[Data excerpts]
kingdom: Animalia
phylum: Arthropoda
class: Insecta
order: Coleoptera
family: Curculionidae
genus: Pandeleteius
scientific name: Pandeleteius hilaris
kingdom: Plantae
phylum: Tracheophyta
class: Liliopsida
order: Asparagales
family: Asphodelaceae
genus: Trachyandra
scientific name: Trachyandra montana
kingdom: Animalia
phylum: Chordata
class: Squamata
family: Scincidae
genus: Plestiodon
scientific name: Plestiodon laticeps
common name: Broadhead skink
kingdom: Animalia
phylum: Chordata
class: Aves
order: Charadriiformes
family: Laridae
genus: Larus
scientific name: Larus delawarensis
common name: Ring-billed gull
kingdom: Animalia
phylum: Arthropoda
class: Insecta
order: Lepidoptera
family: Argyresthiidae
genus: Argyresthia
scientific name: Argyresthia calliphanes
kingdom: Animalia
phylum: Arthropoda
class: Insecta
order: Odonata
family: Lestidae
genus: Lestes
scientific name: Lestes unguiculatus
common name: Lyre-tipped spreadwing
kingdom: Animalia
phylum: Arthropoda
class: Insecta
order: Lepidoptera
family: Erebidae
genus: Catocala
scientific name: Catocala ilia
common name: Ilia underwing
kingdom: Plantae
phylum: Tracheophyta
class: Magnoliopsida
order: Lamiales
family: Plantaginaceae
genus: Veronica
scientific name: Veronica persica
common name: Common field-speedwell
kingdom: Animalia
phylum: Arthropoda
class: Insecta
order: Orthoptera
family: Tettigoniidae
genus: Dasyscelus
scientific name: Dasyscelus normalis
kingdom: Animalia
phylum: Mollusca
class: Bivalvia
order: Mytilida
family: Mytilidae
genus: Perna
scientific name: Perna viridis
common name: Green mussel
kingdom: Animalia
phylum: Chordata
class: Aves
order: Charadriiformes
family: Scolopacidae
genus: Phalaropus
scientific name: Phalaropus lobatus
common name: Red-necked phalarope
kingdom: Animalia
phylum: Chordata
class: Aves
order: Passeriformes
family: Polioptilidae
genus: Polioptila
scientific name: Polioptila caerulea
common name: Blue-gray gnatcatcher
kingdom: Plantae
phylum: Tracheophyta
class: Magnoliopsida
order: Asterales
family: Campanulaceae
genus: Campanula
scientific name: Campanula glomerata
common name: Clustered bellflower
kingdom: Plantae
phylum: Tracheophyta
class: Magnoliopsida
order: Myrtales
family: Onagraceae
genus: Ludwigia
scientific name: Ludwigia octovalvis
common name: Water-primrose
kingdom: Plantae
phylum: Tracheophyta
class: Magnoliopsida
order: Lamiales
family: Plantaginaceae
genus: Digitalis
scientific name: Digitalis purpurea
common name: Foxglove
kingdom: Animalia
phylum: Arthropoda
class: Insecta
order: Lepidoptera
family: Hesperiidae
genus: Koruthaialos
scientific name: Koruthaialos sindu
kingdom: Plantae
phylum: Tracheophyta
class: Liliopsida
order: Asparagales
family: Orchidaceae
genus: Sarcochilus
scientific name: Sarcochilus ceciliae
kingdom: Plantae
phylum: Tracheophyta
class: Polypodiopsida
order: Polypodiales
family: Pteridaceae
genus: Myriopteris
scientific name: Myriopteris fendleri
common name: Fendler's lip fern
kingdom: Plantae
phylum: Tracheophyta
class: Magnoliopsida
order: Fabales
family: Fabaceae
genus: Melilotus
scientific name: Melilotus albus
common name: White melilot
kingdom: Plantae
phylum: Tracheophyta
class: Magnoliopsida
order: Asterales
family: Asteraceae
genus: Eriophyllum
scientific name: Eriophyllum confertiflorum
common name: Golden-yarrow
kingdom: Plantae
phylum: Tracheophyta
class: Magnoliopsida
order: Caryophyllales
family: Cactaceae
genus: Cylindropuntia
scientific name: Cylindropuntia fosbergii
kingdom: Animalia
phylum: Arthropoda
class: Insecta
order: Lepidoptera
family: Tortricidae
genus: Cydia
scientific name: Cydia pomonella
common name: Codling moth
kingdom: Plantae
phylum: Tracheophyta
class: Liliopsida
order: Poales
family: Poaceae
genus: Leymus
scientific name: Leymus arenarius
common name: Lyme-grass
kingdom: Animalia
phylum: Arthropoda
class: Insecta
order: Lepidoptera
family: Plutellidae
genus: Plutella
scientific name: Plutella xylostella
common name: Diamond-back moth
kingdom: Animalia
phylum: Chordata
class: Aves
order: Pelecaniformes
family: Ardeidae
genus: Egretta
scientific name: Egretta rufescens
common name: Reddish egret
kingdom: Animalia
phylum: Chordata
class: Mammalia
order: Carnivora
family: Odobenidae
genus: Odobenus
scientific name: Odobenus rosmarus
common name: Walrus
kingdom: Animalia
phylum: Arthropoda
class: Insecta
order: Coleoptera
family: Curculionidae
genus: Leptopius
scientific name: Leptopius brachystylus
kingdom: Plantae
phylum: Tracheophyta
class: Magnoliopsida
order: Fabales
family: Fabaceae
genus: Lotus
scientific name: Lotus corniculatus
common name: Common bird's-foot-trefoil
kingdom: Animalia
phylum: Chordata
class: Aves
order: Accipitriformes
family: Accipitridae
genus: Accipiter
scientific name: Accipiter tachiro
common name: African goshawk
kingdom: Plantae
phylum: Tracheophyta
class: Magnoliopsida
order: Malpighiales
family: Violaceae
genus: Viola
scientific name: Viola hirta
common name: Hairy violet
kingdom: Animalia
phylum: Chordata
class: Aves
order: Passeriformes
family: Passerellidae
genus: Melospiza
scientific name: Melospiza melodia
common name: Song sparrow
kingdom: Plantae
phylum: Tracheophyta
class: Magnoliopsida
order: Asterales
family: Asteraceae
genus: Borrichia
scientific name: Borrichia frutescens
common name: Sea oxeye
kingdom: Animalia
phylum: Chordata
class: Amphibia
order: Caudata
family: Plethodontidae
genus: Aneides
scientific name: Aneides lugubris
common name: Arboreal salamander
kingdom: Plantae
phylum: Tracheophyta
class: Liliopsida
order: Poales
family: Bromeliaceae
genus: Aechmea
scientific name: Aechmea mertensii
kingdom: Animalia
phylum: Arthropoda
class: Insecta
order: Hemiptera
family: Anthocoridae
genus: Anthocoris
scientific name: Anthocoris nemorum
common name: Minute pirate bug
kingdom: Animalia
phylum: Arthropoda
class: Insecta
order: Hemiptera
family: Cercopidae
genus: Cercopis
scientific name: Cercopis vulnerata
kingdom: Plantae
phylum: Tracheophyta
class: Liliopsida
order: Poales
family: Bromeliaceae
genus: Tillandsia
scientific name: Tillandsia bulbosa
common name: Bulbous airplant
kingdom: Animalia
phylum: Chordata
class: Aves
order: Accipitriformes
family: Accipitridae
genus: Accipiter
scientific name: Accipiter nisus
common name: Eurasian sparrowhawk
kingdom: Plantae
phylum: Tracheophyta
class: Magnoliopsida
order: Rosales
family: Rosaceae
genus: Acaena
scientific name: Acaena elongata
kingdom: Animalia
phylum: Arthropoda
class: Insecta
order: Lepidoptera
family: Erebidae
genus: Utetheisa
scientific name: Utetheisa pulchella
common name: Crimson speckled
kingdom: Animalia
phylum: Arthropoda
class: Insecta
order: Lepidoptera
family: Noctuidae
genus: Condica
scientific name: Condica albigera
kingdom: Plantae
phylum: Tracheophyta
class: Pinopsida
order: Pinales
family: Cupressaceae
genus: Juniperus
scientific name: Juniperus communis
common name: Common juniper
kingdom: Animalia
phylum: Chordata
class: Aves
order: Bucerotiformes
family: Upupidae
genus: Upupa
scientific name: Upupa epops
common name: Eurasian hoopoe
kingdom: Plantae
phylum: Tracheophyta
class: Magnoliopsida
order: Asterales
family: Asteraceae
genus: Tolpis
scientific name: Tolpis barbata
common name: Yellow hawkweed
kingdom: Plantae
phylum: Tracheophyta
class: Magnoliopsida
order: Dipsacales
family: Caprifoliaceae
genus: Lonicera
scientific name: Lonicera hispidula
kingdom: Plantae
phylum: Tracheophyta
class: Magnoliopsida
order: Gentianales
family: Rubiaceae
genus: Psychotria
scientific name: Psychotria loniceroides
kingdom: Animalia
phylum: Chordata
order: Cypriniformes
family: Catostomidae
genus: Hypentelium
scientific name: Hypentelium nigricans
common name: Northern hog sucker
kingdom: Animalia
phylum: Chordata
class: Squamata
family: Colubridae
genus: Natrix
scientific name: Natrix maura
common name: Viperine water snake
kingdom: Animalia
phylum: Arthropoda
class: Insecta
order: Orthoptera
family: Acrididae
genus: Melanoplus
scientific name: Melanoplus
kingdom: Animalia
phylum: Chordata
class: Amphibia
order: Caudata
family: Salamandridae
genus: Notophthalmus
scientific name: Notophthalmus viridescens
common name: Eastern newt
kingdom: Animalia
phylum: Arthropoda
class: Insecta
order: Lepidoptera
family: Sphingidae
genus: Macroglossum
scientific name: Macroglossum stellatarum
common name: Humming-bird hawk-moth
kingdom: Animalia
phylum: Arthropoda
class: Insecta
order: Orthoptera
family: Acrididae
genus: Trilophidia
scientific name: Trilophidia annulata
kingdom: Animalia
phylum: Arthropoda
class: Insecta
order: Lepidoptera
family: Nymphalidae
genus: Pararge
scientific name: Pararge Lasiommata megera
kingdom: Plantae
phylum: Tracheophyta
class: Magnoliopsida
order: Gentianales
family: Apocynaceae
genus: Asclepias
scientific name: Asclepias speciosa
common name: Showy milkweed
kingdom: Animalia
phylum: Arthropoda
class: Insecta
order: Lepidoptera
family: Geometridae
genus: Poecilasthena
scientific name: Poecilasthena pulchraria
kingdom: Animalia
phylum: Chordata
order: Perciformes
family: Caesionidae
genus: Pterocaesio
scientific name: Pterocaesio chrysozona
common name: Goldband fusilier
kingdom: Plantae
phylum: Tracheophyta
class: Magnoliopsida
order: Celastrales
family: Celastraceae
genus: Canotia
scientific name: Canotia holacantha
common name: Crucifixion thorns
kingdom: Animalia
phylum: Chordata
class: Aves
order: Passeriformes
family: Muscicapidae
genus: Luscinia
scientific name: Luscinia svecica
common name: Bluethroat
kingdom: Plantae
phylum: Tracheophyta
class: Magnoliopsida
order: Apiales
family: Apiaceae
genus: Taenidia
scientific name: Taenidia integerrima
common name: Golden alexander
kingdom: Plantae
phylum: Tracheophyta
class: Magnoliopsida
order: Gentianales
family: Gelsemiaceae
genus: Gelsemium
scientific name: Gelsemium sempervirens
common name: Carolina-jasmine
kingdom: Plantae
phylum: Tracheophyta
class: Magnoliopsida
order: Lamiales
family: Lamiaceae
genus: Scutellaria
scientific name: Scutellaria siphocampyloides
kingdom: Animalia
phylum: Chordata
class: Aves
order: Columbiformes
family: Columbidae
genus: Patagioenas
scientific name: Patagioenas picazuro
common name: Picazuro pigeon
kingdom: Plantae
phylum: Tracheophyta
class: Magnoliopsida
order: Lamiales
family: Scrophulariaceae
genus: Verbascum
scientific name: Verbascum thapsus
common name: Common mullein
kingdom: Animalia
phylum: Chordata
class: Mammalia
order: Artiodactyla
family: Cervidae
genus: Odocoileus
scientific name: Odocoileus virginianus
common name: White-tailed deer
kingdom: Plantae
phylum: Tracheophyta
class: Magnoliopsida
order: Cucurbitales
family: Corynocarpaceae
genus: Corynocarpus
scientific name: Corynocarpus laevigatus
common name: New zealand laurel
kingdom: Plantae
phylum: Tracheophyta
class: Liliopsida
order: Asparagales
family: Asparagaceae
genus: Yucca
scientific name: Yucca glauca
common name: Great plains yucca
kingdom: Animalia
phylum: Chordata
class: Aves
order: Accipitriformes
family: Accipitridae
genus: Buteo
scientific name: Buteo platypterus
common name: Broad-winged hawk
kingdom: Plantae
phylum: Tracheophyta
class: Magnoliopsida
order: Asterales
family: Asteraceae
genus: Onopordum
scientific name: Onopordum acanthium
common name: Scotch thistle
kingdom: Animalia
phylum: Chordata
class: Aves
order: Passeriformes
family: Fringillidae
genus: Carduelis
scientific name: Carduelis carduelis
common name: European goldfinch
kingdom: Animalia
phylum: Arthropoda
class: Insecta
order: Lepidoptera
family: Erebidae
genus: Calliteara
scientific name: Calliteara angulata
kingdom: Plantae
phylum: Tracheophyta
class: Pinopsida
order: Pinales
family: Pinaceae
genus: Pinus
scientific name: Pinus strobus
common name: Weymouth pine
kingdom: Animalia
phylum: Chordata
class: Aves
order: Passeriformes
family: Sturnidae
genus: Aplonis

**What is expected:**
Copy the material's lines verbatim, starting at the line containing "order: Dipsacales" and ending at the line containing "genus: Luscinia".

**Response to the task:**
order: Dipsacales
family: Caprifoliaceae
genus: Lonicera
scientific name: Lonicera hispidula
kingdom: Plantae
phylum: Tracheophyta
class: Magnoliopsida
order: Gentianales
family: Rubiaceae
genus: Psychotria
scientific name: Psychotria loniceroides
kingdom: Animalia
phylum: Chordata
order: Cypriniformes
family: Catostomidae
genus: Hypentelium
scientific name: Hypentelium nigricans
common name: Northern hog sucker
kingdom: Animalia
phylum: Chordata
class: Squamata
family: Colubridae
genus: Natrix
scientific name: Natrix maura
common name: Viperine water snake
kingdom: Animalia
phylum: Arthropoda
class: Insecta
order: Orthoptera
family: Acrididae
genus: Melanoplus
scientific name: Melanoplus
kingdom: Animalia
phylum: Chordata
class: Amphibia
order: Caudata
family: Salamandridae
genus: Notophthalmus
scientific name: Notophthalmus viridescens
common name: Eastern newt
kingdom: Animalia
phylum: Arthropoda
class: Insecta
order: Lepidoptera
family: Sphingidae
genus: Macroglossum
scientific name: Macroglossum stellatarum
common name: Humming-bird hawk-moth
kingdom: Animalia
phylum: Arthropoda
class: Insecta
order: Orthoptera
family: Acrididae
genus: Trilophidia
scientific name: Trilophidia annulata
kingdom: Animalia
phylum: Arthropoda
class: Insecta
order: Lepidoptera
family: Nymphalidae
genus: Pararge
scientific name: Pararge Lasiommata megera
kingdom: Plantae
phylum: Tracheophyta
class: Magnoliopsida
order: Gentianales
family: Apocynaceae
genus: Asclepias
scientific name: Asclepias speciosa
common name: Showy milkweed
kingdom: Animalia
phylum: Arthropoda
class: Insecta
order: Lepidoptera
family: Geometridae
genus: Poecilasthena
scientific name: Poecilasthena pulchraria
kingdom: Animalia
phylum: Chordata
order: Perciformes
family: Caesionidae
genus: Pterocaesio
scientific name: Pterocaesio chrysozona
common name: Goldband fusilier
kingdom: Plantae
phylum: Tracheophyta
class: Magnoliopsida
order: Celastrales
family: Celastraceae
genus: Canotia
scientific name: Canotia holacantha
common name: Crucifixion thorns
kingdom: Animalia
phylum: Chordata
class: Aves
order: Passeriformes
family: Muscicapidae
genus: Luscinia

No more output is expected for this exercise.